On Friday, December 6, french economists Dominique Seux and Thomas Porcher on France Inter once again made the dubious comparison between Bitcoin and the Tulip Mania of the 17th century. To make matters worse, they incorrectly referred to 22 million bitcoins instead of the actual 21 million, a glaring error that highlights their lack of understanding of the topic. Just for you, Dominique and Thomas, here’s why this comparison is misguided and why Bitcoin and Tulip Mania have nothing in common.
Historical and Economic Context
In 17th century Netherlands, tulip bulbs became a symbol of social status, and their prices skyrocketed due to excessive speculation. This phenomenon occurred in a pre-industrial economy, where the tulip trade was based largely on informal agreements and had no enduring intrinsic value.
Bitcoin, created in 2009, emerged in a context of technological innovation and financial revolution. It operates on decentralized blockchain technology, with use cases that extend far beyond speculation, including payments, data management, and new economic models.
The Nature of the Asset
Tulips have no lasting economic utility beyond their aesthetic appeal. Their price surge was driven solely by speculative demand, with no underlying fundamentals to support their value.
Bitcoin is a digital asset, inherently scarce with a hard cap of 21 million units. It is designed as a store of value, a medium of exchange, and an alternative to traditional monetary systems. Its scarcity and increasing adoption by individuals, businesses, and institutions give it a utility and legitimacy that tulips never had.
Technology and Innovation
Tulip Mania left no lasting technological or economic impact. It was simply an episode of irrational speculation.
Bitcoin’s underlying blockchain technology represents a groundbreaking innovation, transforming industries from finance to logistics. It has inspired thousands of cryptocurrencies and projects, fundamentally reshaping how we think about trust and decentralization.
Longevity and Adoption
The peak and crash of tulip prices lasted only a few months (1636-1637). After the bubble burst, tulips quickly lost their significance.
Despite volatility, Bitcoin has endured for over 15 years and continues to see global adoption.
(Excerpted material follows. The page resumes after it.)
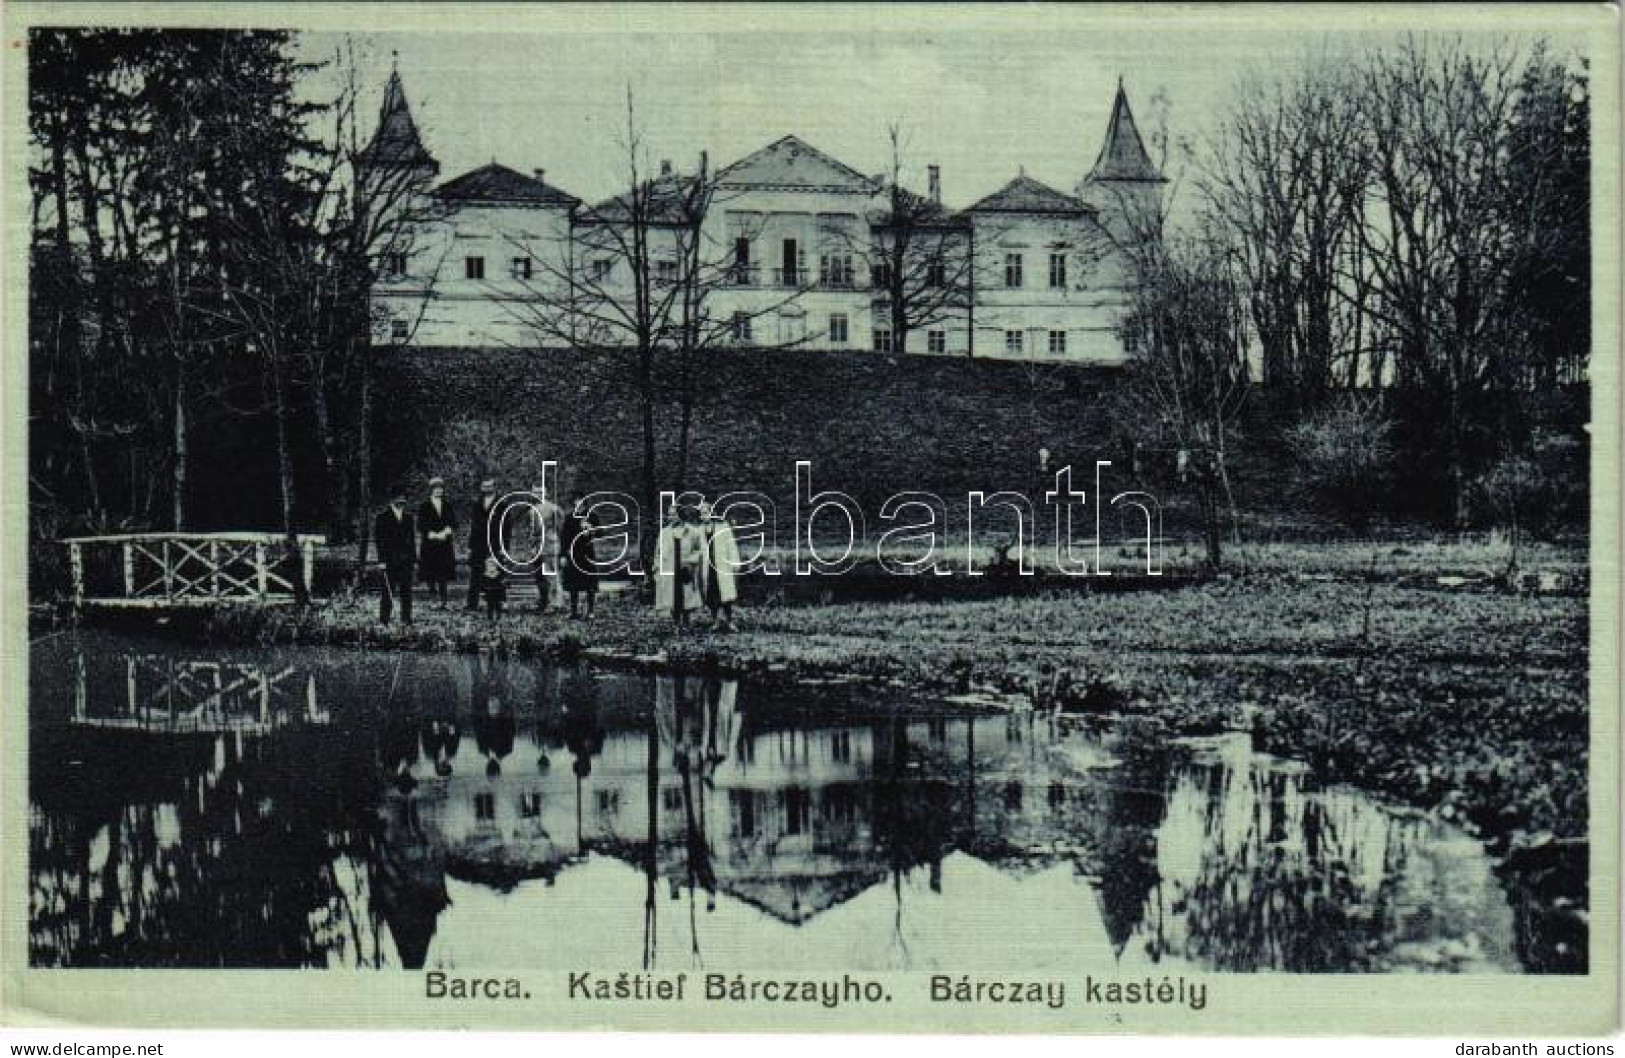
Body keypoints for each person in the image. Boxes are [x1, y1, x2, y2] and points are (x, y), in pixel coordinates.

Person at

It is accepted by businesses, recognized as legal tender in countries like El Salvador, and serves as a hedge for institutional investors.
Economic Systems at Play
The speculation was confined to a small part of the Dutch economy, with no systemic implications.
Bitcoin challenges traditional financial systems by offering a decentralized, censorship-resistant alternative. Its implications are geopolitical and economic, especially in nations facing monetary crises or strict capital controls.
Conclusion
Tulip Mania was a speculative bubble centered on an ephemeral and economically useless commodity. While Bitcoin also attracts speculation, it is rooted in transformative technology with lasting potential. Comparing the two demonstrates a fundamental misunderstanding of both history and Bitcoin’s utility. By perpetuating such flawed parallels and making factual errors like misrepresenting Bitcoin’s supply cap, commentators like Dominique Seux and Thomas Porcher fail to engage in an informed, nuanced discussion. It’s time for the media and economists to dig deeper into the subject before making comparisons that do more to misinform than enlighten.